PETALING JAYA: “The real heroes are Malaysians who help each other irrespective of race, religion or background.”
That was how Zairul Annuar Mohd Zin described a group of Chinese residents from Kampung Pelawan, Perak, who came out in the dead of night to help guide stranded Malay travellers make their way back to Kuala Lumpur after the Hari Raya festivities.
It was close to 10pm but the villagers mobilised and they even brought out a backhoe and repaired the dirt road so it was passable to cars.
“They could have not bothered about us and slept through the night.
“Instead, the residents organised themselves into small groups to help us make our way out of the oil palm plantation,” he said when contacted by The Star yesterday.
“I was very touched by their gesture,” he said.
Zairul, 46, said he was going back to Kuala Lumpur with his wife and 17-year-old son after spending two days at the Lost World theme park in Tambun near Ipoh for the Raya holidays.
They left Ipoh at about 7.30pm but got stuck in a traffic jam along the highway near Simpang Pulai and decided to rely on Google Maps to navigate away from the gridlock.
“The map led us to an unpaved road through an oil palm plantation in Ladang Bikam but then there was a dead end. We could see several cars turning back.
“I was disappointed and upset at the thought of going back onto the gridlocked highway,” he said.
However, to his surprise, several Chinese men came out to help repair the dirt road and guide the cars to the road back to Kuala Lumpur.
“I was so relieved,” he said, adding that some residents from the nearby small housing estate in the village also used their motorcycles to help guide cars out.
On why he decided to post his experience on social media, Zairul said he wanted to highlight the positive aspects about Malaysians.
“Most of us that were lost in the plantation that night were Malays and those that came to help were a group of Chinese villagers,”
“It is not something that happens every day.
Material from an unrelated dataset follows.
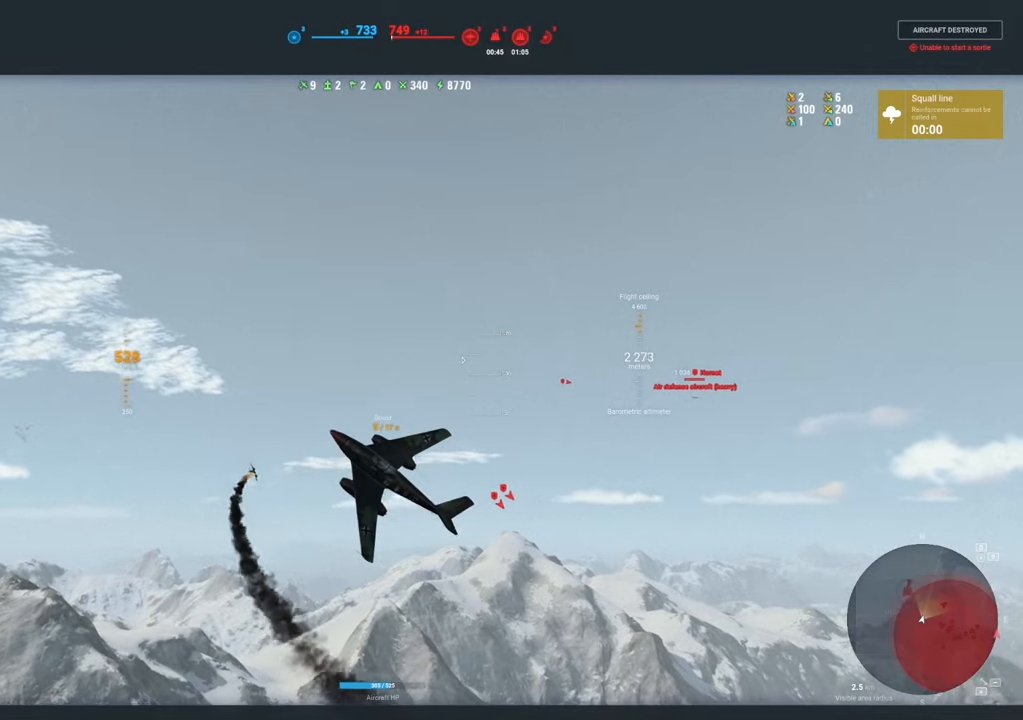
{"keys": [], "mouse": ["right"], "mouse_move": "still", "events": []}
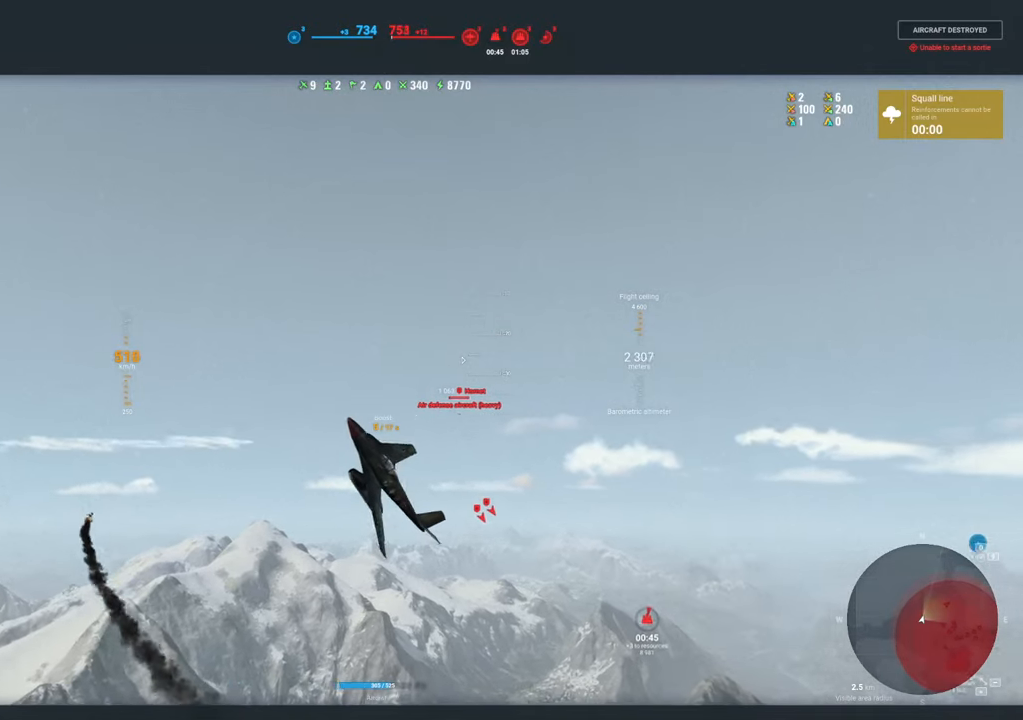
{"keys": [], "mouse": ["right"], "mouse_move": "still", "events": []}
I wanted to show Malaysians that we can come together to help one another irrespective of race, religion and background.
“These are the real heroes,” he said.
Zairul, who was raised in Kelana Jaya in Selangor said he had come back from Indonesia on the second day of Hari Raya to visit his parents who are staying in Nilai, Negri Sembilan.
Zairul, a business consultant in Indonesia over the past decade, will be flying back to Jakarta tomorrow. But he will be taking the good memories of helpful Ladang Bikam villagers with him.